Tout à fait. Parfois, un dessin somme toute banal devient avec une légende une matière curieuse, cela crée une résonance qui le met en porte-à-faux, en contradiction. J’adore les jeux de mots. J’avais fait le dessin de deux corps enserrés l’un dans l’autre d’une manière inextricable et un peu carnivore. Je l’avais intitulé la Semaine d’étreinte sans cœur [les 35 heures]. J’adore ce genre de contrepétrie. C’est anodin, mais on le trouve dans l’histoire de l’art, chez Magritte par exemple.
Pourquoi, presque trente-cinq ans après ses premières aventures muettes, avoir décidé de faire parler Arzak ?
Plusieurs raisons se chevauchent. D’abord, cette histoire sans dialogue, en raison de cette rétention, était devenue une sorte de pile d’énergie générant beaucoup de dessins, un projet de film (Starwatcher). Parallèlement, dans le cadre de la société Mœbius production, fondée avec mon épouse Isabelle, nous avons pris la décision de nous lancer dans le grand bain de l’édition de la BD, alors que nous avions développé jusqu’alors des projets plutôt confidentiels. Pour cela, il fallait choisir un titre qui tienne compte de mon histoire. Tous mes acteurs se sont présentés au casting : Blueberry, c’était délicat, car j’ai déjà un éditeur. Le major Grubert a un univers trop complexe qui n’est pas grand public. Stel et Atan, l’histoire était close, et je n’étais pas certain de vouloir lui donner une suite. Il restait Arzak, qui avait l’air de vouloir exister. Donc, son retour est dû à la pression conjointe de l’éditorial et du créatif.
Dans votre film la Planète Encore, il y a notamment de belles scènes de vol. C’est une chose qui est récurrente dans votre travail. Techniquement, dans un film ou un dessin, comment fait-on pour donner le sentiment de l’apesanteur ? Est-ce qu’on pense à la masse des personnages, à la matière, à l’espace entre les atomes ?
Non, je me suis inspiré de quelques rêves mémorables - non pas mes habituelles rêveries éveillées, mais de véritables cadeaux du ciel, des rêves très cohérents, et que j’étais capable de mémoriser et de noter au réveil. J’ai des souvenirs de ces rêves qui sont plus vivaces que pour certaines choses qui me sont réellement arrivées. Cela explique peut-être ce goût pour l’apesanteur dans mes histoires.

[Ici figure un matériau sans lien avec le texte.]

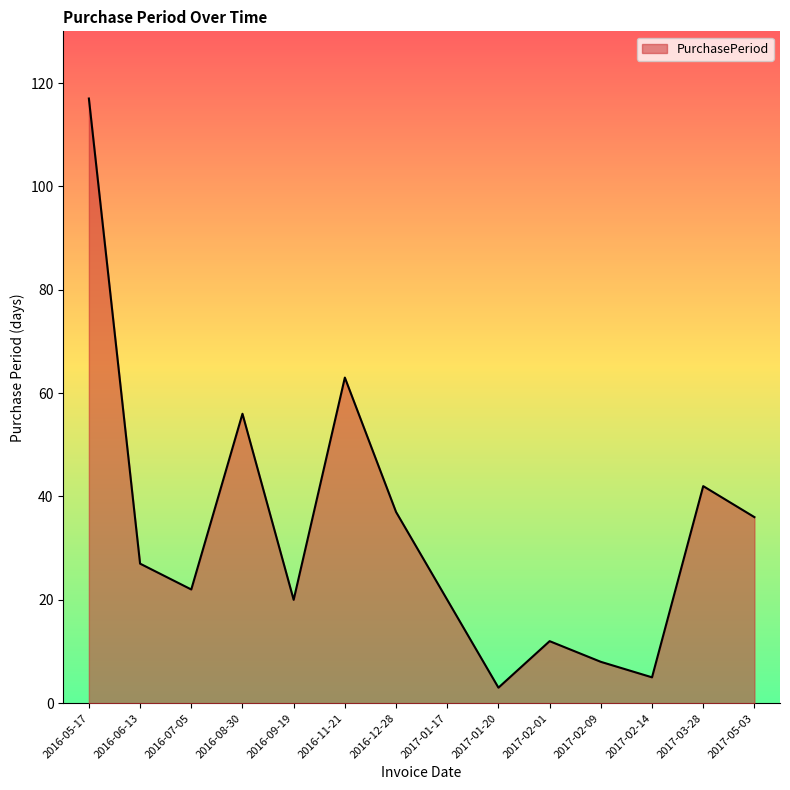

What is the ratio of the value at 2016-08-30 to the value at 2016-06-13?

2.1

Est-ce que vous vous nourrissez du cinéma autant que vous l’avez nourri ? Je pense à l’ouverture de votre dernier album Arzak l’arpenteur, qui est clairement un hommage aux premières images de l’épisode 4 de Star Wars, avec l’attaque du vaisseau de la princesse…
En dehors de quelques collaborations, je suis un amateur de cinéma classique, écartelé entre l’exigence des grands créateurs et la séduction des grands fabriqueurs.
La Planète Encore est un film magnifique, mais il y a quand même un gros problème… C’est trop court ! On en ressort frustré, avec le désir d’en voir davantage. Est-ce qu’on peut espérer voir un jour un long métrage de Mœbius ?
La Planète Encore, avec ses huit minutes, est une petite graine qui ne demande qu’à grandir. Et là, je fais appel à Mme Bettencourt ; en tant que première fortune de France, elle ne pourra qu’être intéressée par sa métamorphose en un arbre majestueux, tout en images de synthèse et relief 3D… Que ces milliards de shampoings servent la cause de l’art plutôt que la cause dollar.